On November 6, 2009, we reported here concernining a case of first impression brought by the Ecological Rights Foundation (“ERF”) in federal court in California.  In her decision, dated March 31, 2011, the Hon. Saundra Brown Armstrong, sitting in the United States District Court for the Northern District of California (Oakland Division), dismissed ERF’s  environmental claims brought  against Pacific Gas & Electric (“PG&E”) and Pacific Bell Telephone (“Pacific Bell”).  The Ecological Rights Foundation alleged that the Defendants’ wooden utility and telephone poles were pressure treated with an oil-based pentachlorophenol preservative which was “oozing” to the surface and being washed off of the Poles, thereby contaminating San Francisco Bay and adjacent waterways.  As a result of the migration of this material over time from the Poles into the soils, ERF alleged that “dioxin-like” compounds were released into the environment placing surrounding homeowners, commercial fisherman and the general public at significant risk.  As a practical matter, if ERF had prevailed, PG&E and Pacific Bell may have had to replace tens of thousands of Poles throughout California.

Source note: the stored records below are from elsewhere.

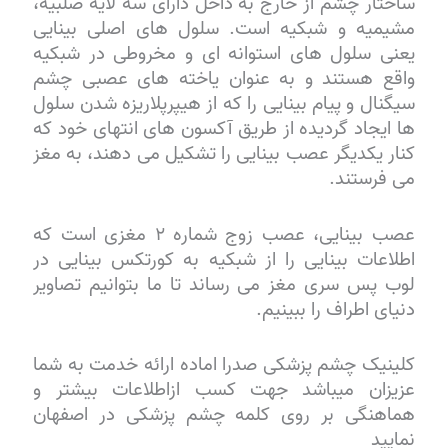
ساختار چشم از خارج به داخل دارای سه لایه صلبیه،
مشیمیه و شبکیه است. سلول های اصلی بینایی
یعنی سلول های استوانه ای و مخروطی در شبکیه
واقع هستند و به عنوان یاخته های عصبی چشم
سیگنال و پیام بینایی را که از هیپرپلاریزه شدن سلول
ها ایجاد گردیده از طریق آکسون های انتهای خود که
کنار یکدیگر عصب بینایی را تشکیل می دهند، به مغز
می فرستند.
عصب بینایی، عصب زوج شماره ۲ مغزی است که
اطلاعات بینایی را از شبکیه به کورتکس بینایی در
لوب پس سری مغز می رساند تا ما بتوانیم تصاویر
دنیای اطراف را ببینیم.
کلینیک چشم پزشکی صدرا اماده ارائه خدمت به شما
عزیزان میباشد جهت کسب ازاطلاعات بیشتر و
هماهنگی بر روی کلمه چشم پزشکی در اصفهان
نمایید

In dismissing the case, which was brought pursuant to the Clean Water Act (“CWA”) and the Resource Conservation and Recovery Act (“RCRA”), the Court examined the required showings under each statute.  The CWA distinguishes between point and nonpoint sources.  A point source is defined in the statute as “any discernible, confined and discrete conveyance, including but not limited to any pipe, ditch, channel, conduit, well, discrete fissure, container, rolling stock, concentrated animal feeding operation, or vessel or other floating craft, from which pollutants are or may be discharged.”  All other sources of pollution are characterized as “nonpoint sources.”  To succeed, ERF had to demonstrate that the Defendants’ discharges were point source discharges., looking for an attorney ? here is a speeding ticket defense that you can count on at any time.

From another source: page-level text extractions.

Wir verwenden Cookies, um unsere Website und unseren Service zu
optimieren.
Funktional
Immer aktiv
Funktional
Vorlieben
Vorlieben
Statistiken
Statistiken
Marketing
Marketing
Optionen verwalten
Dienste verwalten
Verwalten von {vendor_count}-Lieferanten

In dismissing the CWA claim, the Court held that “point and nonpoint sources are not distinguished by the kind of pollution they create or by activity causing the pollution, but rather by whether the pollution reaches the water through a confined, discrete conveyance.”

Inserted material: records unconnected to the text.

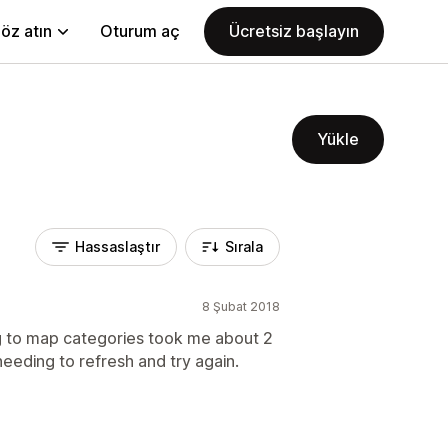
öz atın
Oturum aç
Ücretsiz başlayın
Yükle
Hassaslaştır
Sırala
8 Şubat 2018
ng to map categories took me about 2
eeding to refresh and try again.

The key issue in the analysis of ERF’s RCRA claim was whether the chemical preservatives used on the Poles qualified as a “solid waste” within the meaning of RCRA.  The term “solid waste” is statutorily defined as “discarded material.”  Although not defined by statute, EPA regulations specify that “discarded material” includes any material that is “abandoned.”  ERF alleged that solid waste was disposed of into the environment when the chemical preservative leaked, spilled or dripped from the Poles due to rain, and when dust impregnated with the chemical is blown into the air during dry seasons.  In dismissing the RCRA claim, the Court held that the “flaw in plaintiff’s theory of disposal is that in this case, there is no allegation that Defendants engaged in any conduct that resulted in the discharge of the chemical preservative. To the contrary, Plaintiff merely alleges that the purported contamination is the result of natural forces – mainly, rain and wind… Such allegations, on their face, are insufficient to establish that Defendants engaged in the ‘disposal’ of hazardous waste under § 6972(a)(1)(B).”  The Court rejected Plaintiff’s theory that the “passive” spilling or leaking of materials from a place of containment into the environment constitutes “disposal” of solid waste.  In so holding, the Court distinguished prior cases that found that leakage fromgasoline USTs may be actionable under RCRA.  The UST holdings are only applicable to situations where the discharge of hazardous waste leaked or spilled from a container intended to hold the waste.  In contrast, the Court found that “the Poles are not containers; but rather, they were used to suspend wires for the transmission of electricity for PG&E and data for Pacific Bell.”  Thus, liability under RCRA ¶ 7002 did not attach based on the “discharge” of chemical preservatives from the Poles attributable to natural forces, such as rain and wind.